Throughout the day, eat smaller, balanced meals and snacks. And don’t forget that between 50%-60% of your brain is fat, and an adequate intake of healthy fats—monounsaturated and polyunsaturated (such as Omega 3)—is necessary to keep your brain processing effectively.

Get Moving
Cardiovascular exercise is one of the best ways to improve your energy and stamina. Exercise forces the body to breath faster and deeper, which increases the amount of oxygen in your blood. It also forces your heart to beat faster, which delivers blood to vital organs at a faster rate. During this process, your body flushes toxic wastes such as carbon dioxide and lactic acid more quickly. At the same time, your brain releases endorphins, a natural “feel good” hormone.

Stay Hydrated
It’s easy to forget to drink water, or to drink something in lieu of water, but water, and lots of it, is a great way to keep the body functioning properly. Water helps carry oxygen and other nutrients throughout your body, and helps flush out waste and other toxins. Too little water will leave you dehydrated and fatigued. Dehydration often leads to headaches and muscle aches, which consequently affect your energy and sense of well-being.

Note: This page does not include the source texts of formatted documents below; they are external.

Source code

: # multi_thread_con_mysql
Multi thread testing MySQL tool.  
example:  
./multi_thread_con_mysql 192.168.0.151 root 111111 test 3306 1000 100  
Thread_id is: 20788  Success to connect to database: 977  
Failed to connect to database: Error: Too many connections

Find an Outlet for Your Stress
Stress is an undeniable aspect of life, but it doesn’t have to leave you feeling depleted. Find a method of relieving stress that works for you and doesn’t otherwise inhibit your body’s energy and well-being. Often, physical activity, such as walking, jogging, tennis, or boxing, will help you shed tension. If physical activity doesn’t work for you, try sitting quietly, meditating, or curling up with a good book.

Get Your Hormones Checked
If you’re getting adequate sleep, eating right, exercising, and the like, but still feeling fatigued on a regular basis, get your thyroid checked. Low levels of thyroid hormone, known as hypothyroidism, will greatly affect your energy levels in a negative way. People who suffer from hypothyroidism also have a hard time losing weight, chill easily, suffer from constipation, depression, weakness, and more.

B is Your Best Friend
All the B Vitamins are essential for maintaining every aspect of your body’s functions, including energy. Buy a bottle of B complex chewables, and eat one when you need a pick-me-up. If your doctor finds you’re particularly low on B, he or she can prescribe injections.

Pump up the Volume
When you need a quick burst of energy, try turning on, and turning up, some invigorating tunes. Energetic music is great for cleaning, exercising, or getting yourself pumped up to do a difficult task. When you need to decompress and mellow out, however, classical music is always a good bet.

Laugh
“Laughter is the best medicine,” is a proverb everyone should pay attention to. Laugher improves optimism, self-confidence, and produces endorphins.

Feng Shui It
According to Wikipedia, Feng Shui is “an ancient Chinese system of aesthetics believed to use the laws of both Heaven and Earth to help one improve life by receiving positive qi.” Qi is often translated as energy flow. The principles of Feng Shui are often applied to the home or office and includes placement of furniture and color schemes.

Aromatherapy
Research has shown that certain scents increase alertness. Citrus and lavender are two scents that people respond positively to. Even 5 minutes or less of aromatherapy with either of these scents can help improve your energy.